STATESBORO – Adversity has never obstructed men’s golf fifth-year senior Jake Maples. He has always found a way through or around hardship and summoned the strength to move forward.
Stoic but brimming with confidence, he has heard words like “no” and “can’t” more times than he cares to remember, and his physical response tends to be a shrug of the shoulders and maybe a wry smile. There might be a comment, dripping with his dry wit and sarcasm. But make no mistake, a fire will have been ignited, and it will drive him to work and ultimately prosper.
The drive comes from literally a lifetime of beating the odds and overcoming adversity.

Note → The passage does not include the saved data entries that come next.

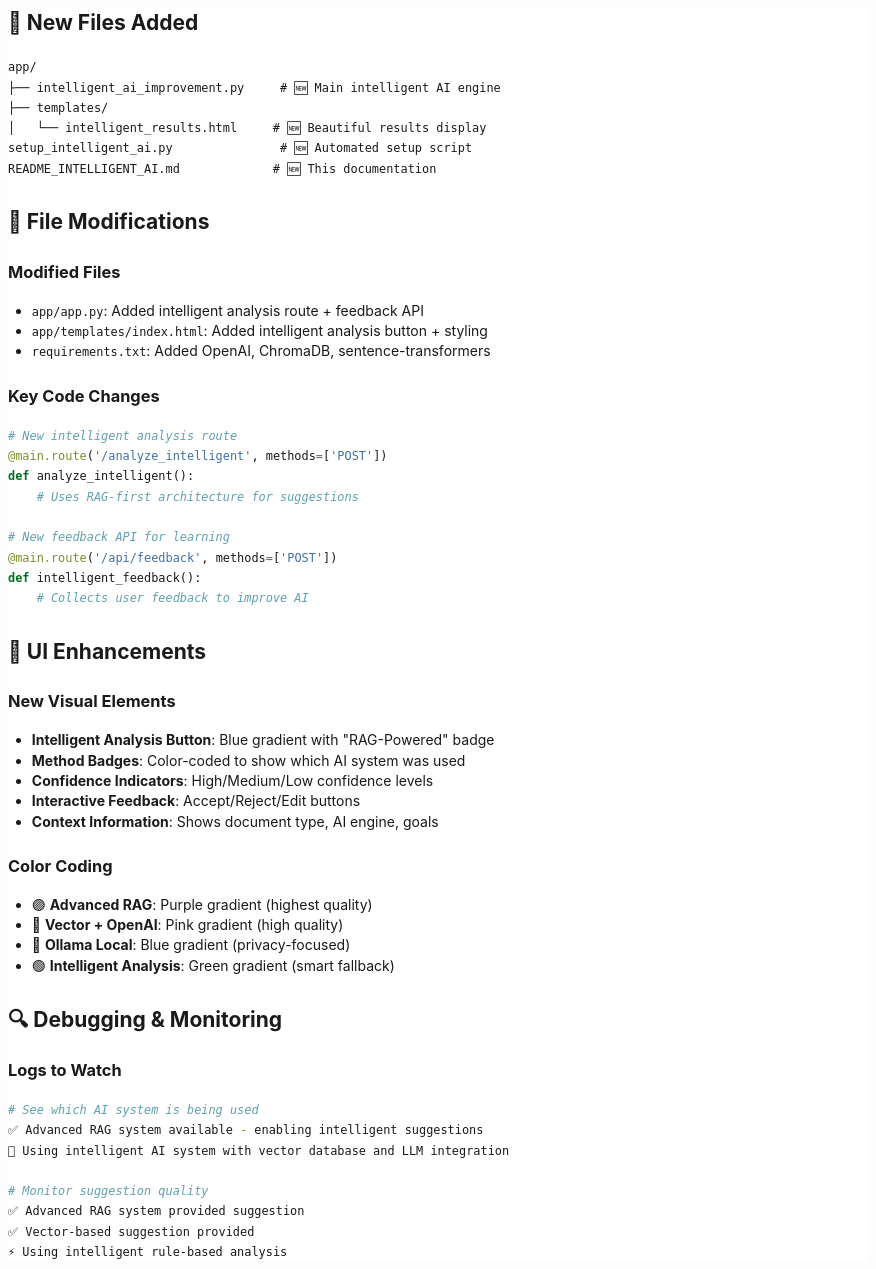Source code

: ## 📁 New Files Added

```
app/
├── intelligent_ai_improvement.py     # 🆕 Main intelligent AI engine
├── templates/
│   └── intelligent_results.html     # 🆕 Beautiful results display
setup_intelligent_ai.py               # 🆕 Automated setup script
README_INTELLIGENT_AI.md             # 🆕 This documentation
```

## 🔧 File Modifications

### **Modified Files**
- `app/app.py`: Added intelligent analysis route + feedback API
- `app/templates/index.html`: Added intelligent analysis button + styling
- `requirements.txt`: Added OpenAI, ChromaDB, sentence-transformers

### **Key Code Changes**
```python
# New intelligent analysis route
@main.route('/analyze_intelligent', methods=['POST'])
def analyze_intelligent():
    # Uses RAG-first architecture for suggestions

# New feedback API for learning
@main.route('/api/feedback', methods=['POST']) 
def intelligent_feedback():
    # Collects user feedback to improve AI
```

## 🎨 UI Enhancements

### **New Visual Elements**
- **Intelligent Analysis Button**: Blue gradient with "RAG-Powered" badge
- **Method Badges**: Color-coded to show which AI system was used
- **Confidence Indicators**: High/Medium/Low confidence levels
- **Interactive Feedback**: Accept/Reject/Edit buttons
- **Context Information**: Shows document type, AI engine, goals

### **Color Coding**
- 🟣 **Advanced RAG**: Purple gradient (highest quality)
- 🔴 **Vector + OpenAI**: Pink gradient (high quality)
- 🔵 **Ollama Local**: Blue gradient (privacy-focused)
- 🟢 **Intelligent Analysis**: Green gradient (smart fallback)

## 🔍 Debugging & Monitoring

### **Logs to Watch**
```bash
# See which AI system is being used
✅ Advanced RAG system available - enabling intelligent suggestions
🧠 Using intelligent AI system with vector database and LLM integration

# Monitor suggestion quality
✅ Advanced RAG system provided suggestion
✅ Vector-based suggestion provided  
⚡ Using intelligent rule-based analysis
```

“He has that part in his heart that tells him, hey, ‘I'm going to do this and I'm going to be successful,’ because he has overcome and does dig deep when it comes time to dig deep,” says Carla Maples, his mother, and she ought to know.
Babies are born with a hole between the left and right atria (upper chambers) of the heart that usually closes naturally. During his first visit after coming home from the hospital, Jake’s pediatrician discovered his had not closed yet. Technically referred to as a patent foramen ovale, his doctors decided to continue to monitor it, still thinking it would heal on its own.
Jake saw his pediatric cardiologist every three months, and in March of 2000, when he was 2-and-a-half, the doctor diagnosed him with atrial septal defect, and the decision was made that the best thing for Jake would be open-heart surgery to repair the hole. Carla and Jake’s father, Robbie, were, as she says, “scared to death about it.”
“Her only child was going in to have his heart repaired and going to be put on a heart-lung machine,” says Jake, who does not have much recollection of the event. “I can imagine how scared she was.”
Surgery was scheduled for May 10 at Egleston Hospital in Atlanta, a 50-mile drive from their home in McDonough, Georgia, but doctors advised Carla and Robbie not to tell Jake because it would scare him.
“We told him we were going to the doctor, and of course, he was great,” remembers Carla. “He's riding around in his little wagon that they have at Egleston that you see lots of kids in.”
The normal procedure for open-heart surgery is to lower the patient’s body temperature to where the heart is barely beating and put the patient on an ECMO machine, which essentially adds oxygen to one’s blood and pumps it through the body like the heart.
Carla and Robbie said goodbye to their first-born son and only child as he was wheeled in for surgery. They received regular updates and after what seemed like an eternity, the doctor came to talk to him.
“I just remember our pastor leaning over me and Robbie,” says Carla. “It was just the three of us standing with the doctor - and he said, 'how long was he on the ECMO?' For whatever reason, that bothered our pastor. And he (the doctor) said, ‘I never turned it on. His heart was strong enough that it quivered, and I operated on it and fixed it while it was quivering.’ So we love that story. We love that he never had to have that turned on, that his heart has always been strong. He's always been a strong person.”